Page-level text extractions:

BEGIN

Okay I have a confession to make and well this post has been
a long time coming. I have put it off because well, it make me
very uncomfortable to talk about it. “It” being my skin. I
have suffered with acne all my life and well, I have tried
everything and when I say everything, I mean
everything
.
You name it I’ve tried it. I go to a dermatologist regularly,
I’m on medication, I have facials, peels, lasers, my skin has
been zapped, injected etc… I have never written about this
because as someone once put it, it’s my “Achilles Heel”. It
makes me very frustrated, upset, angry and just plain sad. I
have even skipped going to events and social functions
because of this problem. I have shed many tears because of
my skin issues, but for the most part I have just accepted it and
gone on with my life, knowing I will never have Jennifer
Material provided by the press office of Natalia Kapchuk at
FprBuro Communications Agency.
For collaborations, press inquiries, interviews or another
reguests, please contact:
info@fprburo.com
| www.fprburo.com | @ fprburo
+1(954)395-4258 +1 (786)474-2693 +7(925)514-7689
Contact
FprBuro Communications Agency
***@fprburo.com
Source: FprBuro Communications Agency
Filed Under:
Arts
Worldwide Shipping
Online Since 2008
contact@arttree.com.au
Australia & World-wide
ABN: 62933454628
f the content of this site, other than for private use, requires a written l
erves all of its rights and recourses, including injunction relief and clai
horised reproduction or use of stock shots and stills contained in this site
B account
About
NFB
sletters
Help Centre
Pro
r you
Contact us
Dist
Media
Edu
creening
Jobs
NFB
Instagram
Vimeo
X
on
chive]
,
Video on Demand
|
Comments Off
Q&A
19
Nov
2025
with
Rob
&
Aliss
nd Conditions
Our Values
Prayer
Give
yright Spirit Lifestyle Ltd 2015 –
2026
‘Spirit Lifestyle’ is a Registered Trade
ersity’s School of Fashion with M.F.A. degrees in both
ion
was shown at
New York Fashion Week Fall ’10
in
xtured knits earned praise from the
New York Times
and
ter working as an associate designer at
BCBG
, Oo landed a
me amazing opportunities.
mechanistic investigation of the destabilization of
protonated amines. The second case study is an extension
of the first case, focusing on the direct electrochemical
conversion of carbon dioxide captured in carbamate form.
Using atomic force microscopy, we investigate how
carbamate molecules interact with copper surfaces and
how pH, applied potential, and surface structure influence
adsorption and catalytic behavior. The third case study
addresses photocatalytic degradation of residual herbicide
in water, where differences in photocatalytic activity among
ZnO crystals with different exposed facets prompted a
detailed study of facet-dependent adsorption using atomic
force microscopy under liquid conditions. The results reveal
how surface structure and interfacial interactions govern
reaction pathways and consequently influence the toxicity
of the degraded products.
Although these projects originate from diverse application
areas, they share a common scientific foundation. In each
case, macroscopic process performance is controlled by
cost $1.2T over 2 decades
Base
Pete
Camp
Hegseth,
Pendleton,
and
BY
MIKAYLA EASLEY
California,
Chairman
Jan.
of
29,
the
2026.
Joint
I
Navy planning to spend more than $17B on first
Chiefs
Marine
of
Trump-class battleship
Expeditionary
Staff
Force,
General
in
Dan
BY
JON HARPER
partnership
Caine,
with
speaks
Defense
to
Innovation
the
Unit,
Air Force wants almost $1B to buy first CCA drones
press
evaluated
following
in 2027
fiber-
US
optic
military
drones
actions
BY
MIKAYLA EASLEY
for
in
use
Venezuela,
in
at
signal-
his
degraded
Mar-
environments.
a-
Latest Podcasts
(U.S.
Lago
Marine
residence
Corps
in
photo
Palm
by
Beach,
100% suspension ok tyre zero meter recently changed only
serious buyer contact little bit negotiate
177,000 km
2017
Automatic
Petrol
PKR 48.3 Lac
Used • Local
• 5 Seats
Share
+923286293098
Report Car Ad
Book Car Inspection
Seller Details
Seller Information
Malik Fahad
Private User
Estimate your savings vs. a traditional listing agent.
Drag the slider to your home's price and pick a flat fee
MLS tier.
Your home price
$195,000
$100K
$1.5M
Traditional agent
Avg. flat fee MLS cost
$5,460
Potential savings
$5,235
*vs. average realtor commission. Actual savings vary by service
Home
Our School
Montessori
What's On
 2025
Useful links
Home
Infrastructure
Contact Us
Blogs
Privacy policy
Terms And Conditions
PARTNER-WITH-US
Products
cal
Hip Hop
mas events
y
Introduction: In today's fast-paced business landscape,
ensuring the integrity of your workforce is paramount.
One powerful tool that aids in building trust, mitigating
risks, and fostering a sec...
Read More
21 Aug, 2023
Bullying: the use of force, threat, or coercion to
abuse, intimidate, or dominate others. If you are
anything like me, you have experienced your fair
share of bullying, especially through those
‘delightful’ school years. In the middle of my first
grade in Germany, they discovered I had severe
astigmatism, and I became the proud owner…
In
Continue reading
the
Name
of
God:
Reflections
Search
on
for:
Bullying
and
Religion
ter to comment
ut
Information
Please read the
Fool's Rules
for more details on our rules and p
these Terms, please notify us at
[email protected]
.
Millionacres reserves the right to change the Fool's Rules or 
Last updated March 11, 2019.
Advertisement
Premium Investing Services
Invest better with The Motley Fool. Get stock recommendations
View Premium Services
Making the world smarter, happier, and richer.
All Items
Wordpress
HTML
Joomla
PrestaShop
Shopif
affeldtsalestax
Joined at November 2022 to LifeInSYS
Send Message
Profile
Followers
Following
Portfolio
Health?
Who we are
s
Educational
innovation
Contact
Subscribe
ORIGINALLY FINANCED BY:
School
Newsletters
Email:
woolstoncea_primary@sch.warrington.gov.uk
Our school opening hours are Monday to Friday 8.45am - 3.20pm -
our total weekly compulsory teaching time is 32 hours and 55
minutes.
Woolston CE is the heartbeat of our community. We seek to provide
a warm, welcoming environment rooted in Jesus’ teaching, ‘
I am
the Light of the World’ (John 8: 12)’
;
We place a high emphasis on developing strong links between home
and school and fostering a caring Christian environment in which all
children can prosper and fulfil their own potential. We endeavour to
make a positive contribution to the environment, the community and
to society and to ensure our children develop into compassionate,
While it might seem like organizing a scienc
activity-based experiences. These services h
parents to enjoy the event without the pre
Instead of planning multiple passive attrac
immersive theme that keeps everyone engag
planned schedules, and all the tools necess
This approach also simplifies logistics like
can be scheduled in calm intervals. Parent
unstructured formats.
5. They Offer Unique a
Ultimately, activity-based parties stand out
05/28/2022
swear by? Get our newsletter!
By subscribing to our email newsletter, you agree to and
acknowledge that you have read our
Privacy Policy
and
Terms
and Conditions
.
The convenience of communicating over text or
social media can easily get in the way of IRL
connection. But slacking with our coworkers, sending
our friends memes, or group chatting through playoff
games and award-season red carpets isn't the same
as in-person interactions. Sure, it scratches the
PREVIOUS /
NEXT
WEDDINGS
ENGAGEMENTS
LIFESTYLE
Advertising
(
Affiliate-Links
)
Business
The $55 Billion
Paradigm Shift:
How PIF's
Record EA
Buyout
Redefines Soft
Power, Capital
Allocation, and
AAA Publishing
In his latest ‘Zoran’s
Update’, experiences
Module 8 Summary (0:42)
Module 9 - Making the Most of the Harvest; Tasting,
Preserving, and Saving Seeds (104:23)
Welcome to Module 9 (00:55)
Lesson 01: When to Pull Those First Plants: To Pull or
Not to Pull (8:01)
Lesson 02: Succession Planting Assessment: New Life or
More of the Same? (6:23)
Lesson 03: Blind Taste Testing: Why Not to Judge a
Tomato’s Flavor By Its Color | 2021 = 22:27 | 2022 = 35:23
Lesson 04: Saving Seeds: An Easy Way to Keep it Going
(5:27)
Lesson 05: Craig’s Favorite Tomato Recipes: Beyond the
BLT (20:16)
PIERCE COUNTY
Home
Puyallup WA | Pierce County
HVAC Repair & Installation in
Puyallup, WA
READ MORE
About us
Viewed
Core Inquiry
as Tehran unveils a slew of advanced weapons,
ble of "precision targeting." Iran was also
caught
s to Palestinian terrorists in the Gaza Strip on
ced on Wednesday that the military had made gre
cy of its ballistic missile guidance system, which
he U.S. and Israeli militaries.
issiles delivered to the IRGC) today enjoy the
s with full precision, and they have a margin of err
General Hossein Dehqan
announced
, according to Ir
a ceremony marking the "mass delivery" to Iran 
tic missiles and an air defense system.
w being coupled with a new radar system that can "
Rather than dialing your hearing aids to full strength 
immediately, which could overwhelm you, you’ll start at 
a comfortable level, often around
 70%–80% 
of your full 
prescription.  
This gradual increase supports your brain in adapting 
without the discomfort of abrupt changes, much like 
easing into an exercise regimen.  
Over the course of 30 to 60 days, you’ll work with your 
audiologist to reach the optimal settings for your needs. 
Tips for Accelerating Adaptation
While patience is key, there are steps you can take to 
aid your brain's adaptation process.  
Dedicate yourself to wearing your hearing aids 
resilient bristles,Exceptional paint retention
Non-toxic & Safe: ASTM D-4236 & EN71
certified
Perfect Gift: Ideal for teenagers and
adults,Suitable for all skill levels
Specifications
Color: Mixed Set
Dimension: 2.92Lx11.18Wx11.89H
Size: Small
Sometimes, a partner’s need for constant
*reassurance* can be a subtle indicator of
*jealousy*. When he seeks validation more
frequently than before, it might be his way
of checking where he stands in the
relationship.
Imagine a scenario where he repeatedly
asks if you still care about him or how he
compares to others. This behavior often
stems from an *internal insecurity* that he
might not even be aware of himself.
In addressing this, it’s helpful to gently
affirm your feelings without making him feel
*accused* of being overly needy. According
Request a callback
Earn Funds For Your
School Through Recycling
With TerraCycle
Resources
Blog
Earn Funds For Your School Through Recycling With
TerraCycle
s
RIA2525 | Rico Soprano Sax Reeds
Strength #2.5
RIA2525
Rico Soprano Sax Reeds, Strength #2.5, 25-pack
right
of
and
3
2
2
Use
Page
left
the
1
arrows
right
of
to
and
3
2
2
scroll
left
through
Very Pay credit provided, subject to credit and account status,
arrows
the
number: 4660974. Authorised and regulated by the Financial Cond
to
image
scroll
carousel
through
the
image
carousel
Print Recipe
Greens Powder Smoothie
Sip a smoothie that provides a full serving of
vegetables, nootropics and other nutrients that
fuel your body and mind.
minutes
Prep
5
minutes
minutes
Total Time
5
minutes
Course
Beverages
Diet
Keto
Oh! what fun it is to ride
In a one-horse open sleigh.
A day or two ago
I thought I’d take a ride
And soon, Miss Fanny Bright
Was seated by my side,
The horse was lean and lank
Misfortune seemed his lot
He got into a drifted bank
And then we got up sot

END

PROBLEM TO SOLVE: If a line of the records includes the string "from", copy it out.

RESULT BELOW:
xtured knits earned praise from the
Although these projects originate from diverse application
stems from an *internal insecurity* that he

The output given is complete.